Text passage:
= = =

Small inlet with steep muddy banks and a glimpse of the Severn in the background, under stormy grey skies.
Berkeley Pill, originally planned canal terminus

The key driver in Gloucester's fortunes was again waterborne trade, though the dangerous vagaries of the River Severn were side-lined by the construction, begun in 1794, of what was initially planned as the Gloucester and Berkeley Canal.


Construction was plagued with difficulties, and by 1799 only the main basin at Gloucester, the lock by which river traffic could access it, and a few miles of canal down to Hardwicke had been completed. Even then, the docks did not open to vessels until the completion of a horse drawn tramway to Cheltenham in 1812. Initial trade was primarily coal and building materials.

Night view of Gloucester Lock and white lock-keep's cottage to left, River Severn to right, and Lock Warehouse towering above in background
Gloucester Lock, completed 1799

The shorter-than-planned canal between Gloucester and Sharpness was finally completed in 1827 and quickly established Gloucester as a supplier of imported goods to Birmingham and the West Midlands. In less than a decade there was a more than eightfold increase in customs receipts at Gloucester's port. The dominant trade was in corn imported from Ireland and timber imported from Canada and the Baltic. A small ship-building industry, including associated trades such as rope- and sail-making, was also fostered by the new canal and docks.

= = =

Task instructions: Reproduce the canal history passage verbatim from "The shorter-than-planned canal" up to and including "canal and docks.". The entries that follow were drawn from a separate source.

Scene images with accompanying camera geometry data

= = =

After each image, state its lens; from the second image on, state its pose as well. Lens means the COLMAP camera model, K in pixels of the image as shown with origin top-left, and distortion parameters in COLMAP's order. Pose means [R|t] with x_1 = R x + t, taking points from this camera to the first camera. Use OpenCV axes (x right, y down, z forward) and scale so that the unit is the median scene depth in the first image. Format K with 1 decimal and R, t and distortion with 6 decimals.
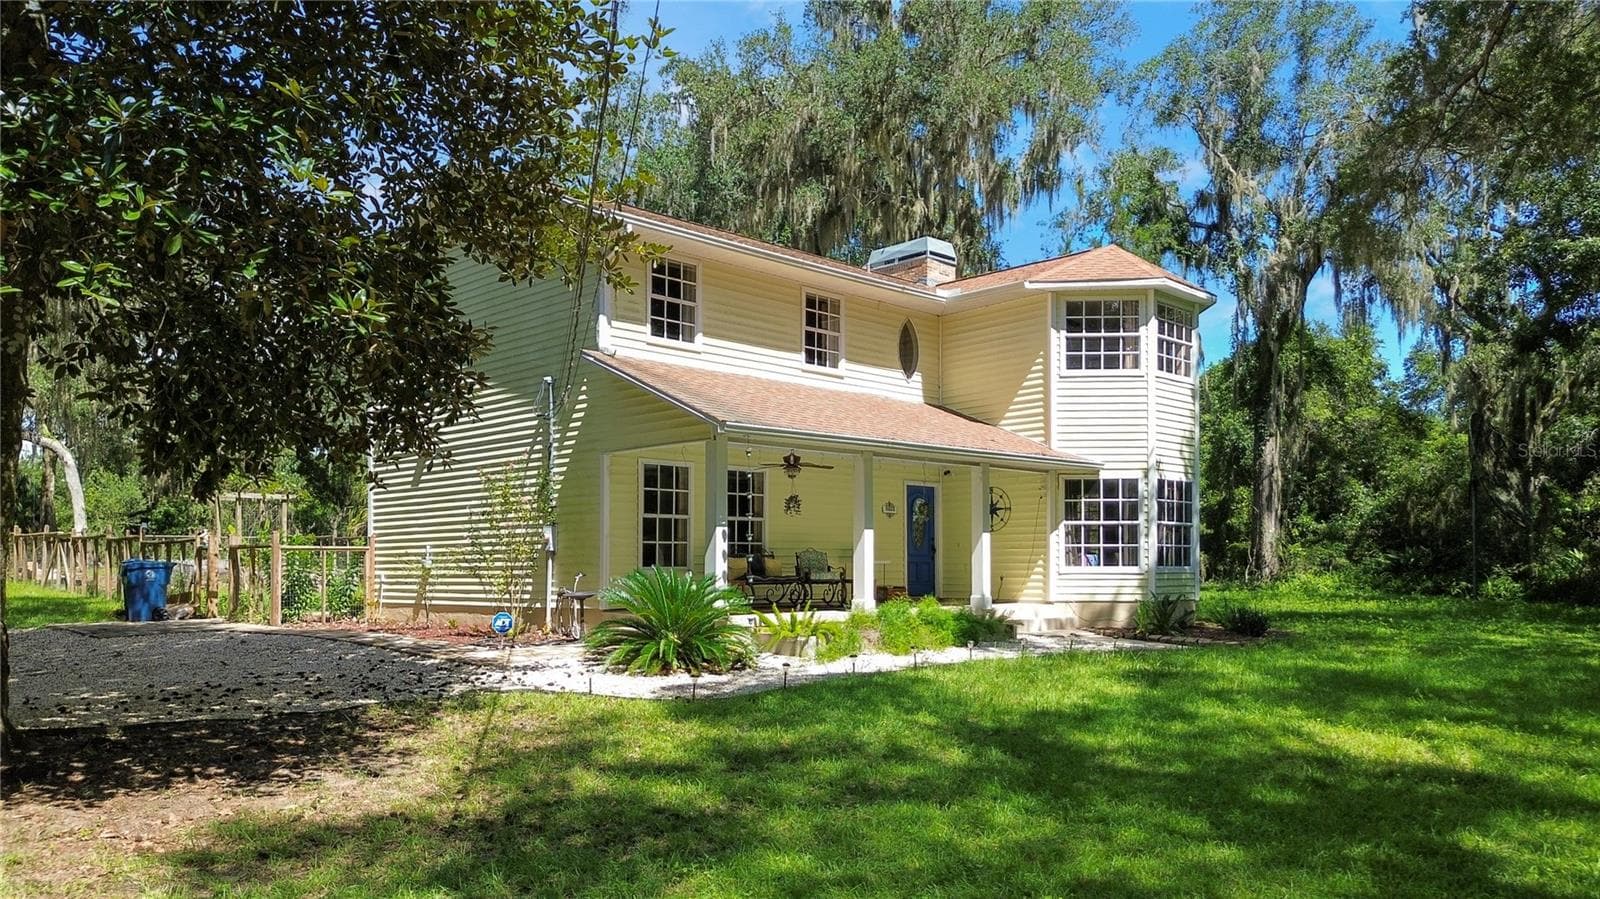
lens RADIAL K [[1188.7, 0, 789.7], [0, 1188.7, 549.3], [0, 0, 1]] dist [0.012905, -0.005563]
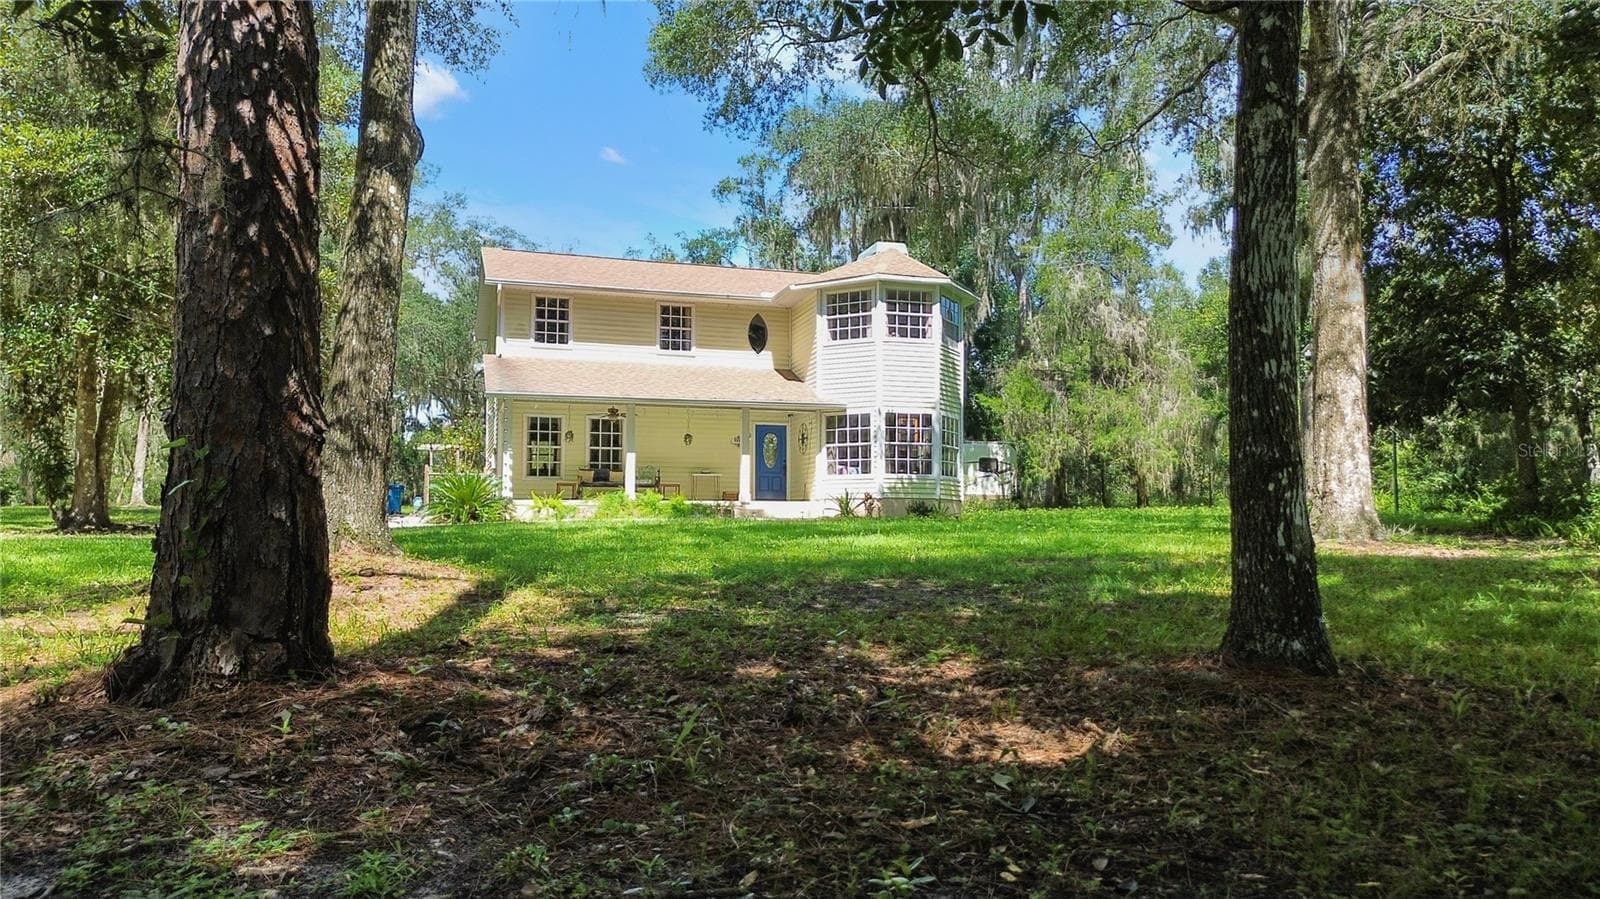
lens RADIAL K [[1198.4, 0, 829.8], [0, 1198.4, 481.0], [0, 0, 1]] dist [0.026036, -0.003549]
pose [[0.896711, -0.020418, -0.442145, 0.883944], [0.006624, 0.999443, -0.032719, 0.069137], [0.442567, 0.026411, 0.896347, -0.316229]]
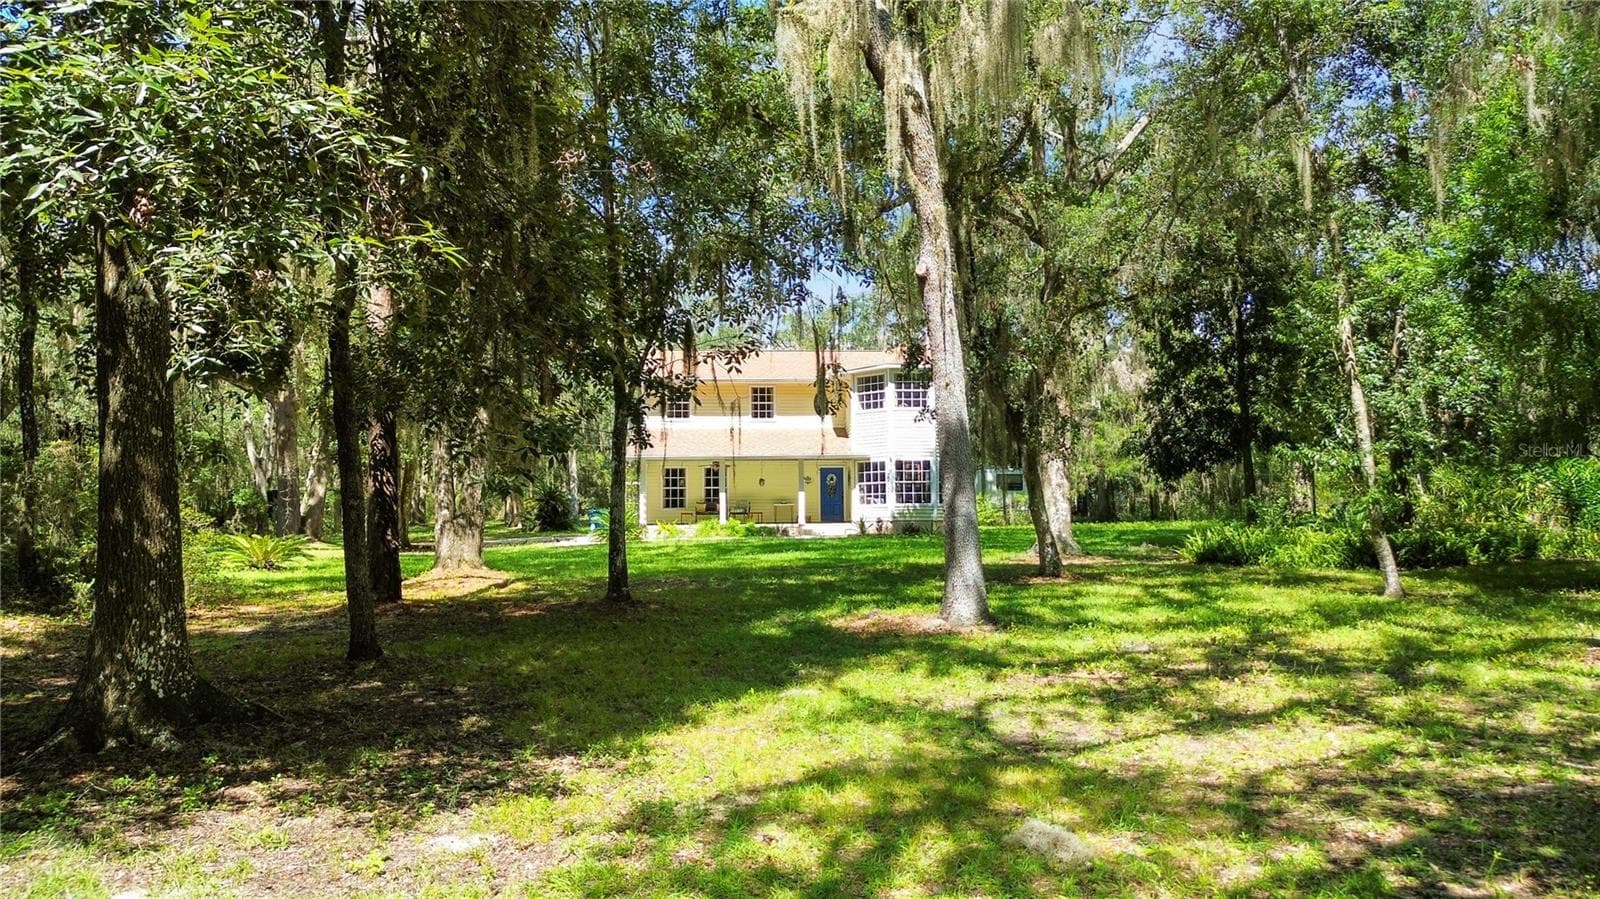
lens RADIAL K [[1176.7, 0, 808.4], [0, 1176.7, 544.1], [0, 0, 1]] dist [0.021602, 0.000469]
pose [[0.760022, -0.001577, -0.649895, 1.508897], [0.018835, 0.999630, 0.019601, 0.041391], [0.649624, -0.027138, 0.759771, -0.634069]]
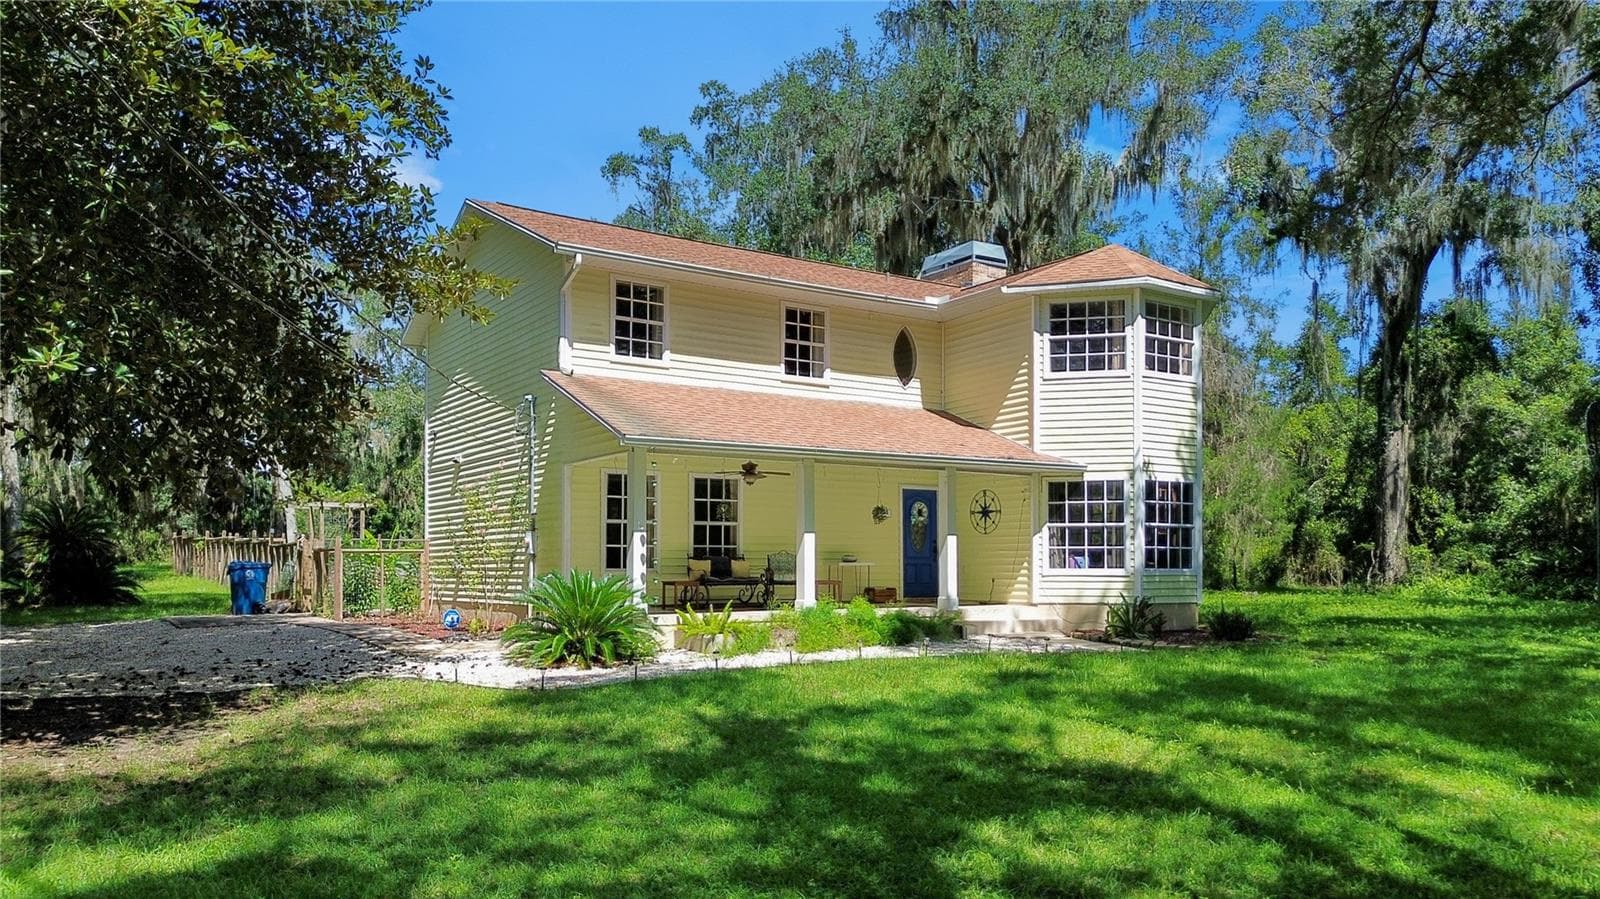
lens RADIAL K [[1188.7, 0, 789.7], [0, 1188.7, 549.3], [0, 0, 1]] dist [0.012905, -0.005563]
pose [[0.980613, -0.001207, -0.195951, 0.213456], [0.001059, 0.999999, -0.000859, -0.001388], [0.195951, 0.000635, 0.980613, -0.024910]]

= = =

Solution below:
The shorter-than-planned canal between Gloucester and Sharpness was finally completed in 1827 and quickly established Gloucester as a supplier of imported goods to Birmingham and the West Midlands. In less than a decade there was a more than eightfold increase in customs receipts at Gloucester's port. The dominant trade was in corn imported from Ireland and timber imported from Canada and the Baltic. A small ship-building industry, including associated trades such as rope- and sail-making, was also fostered by the new canal and docks.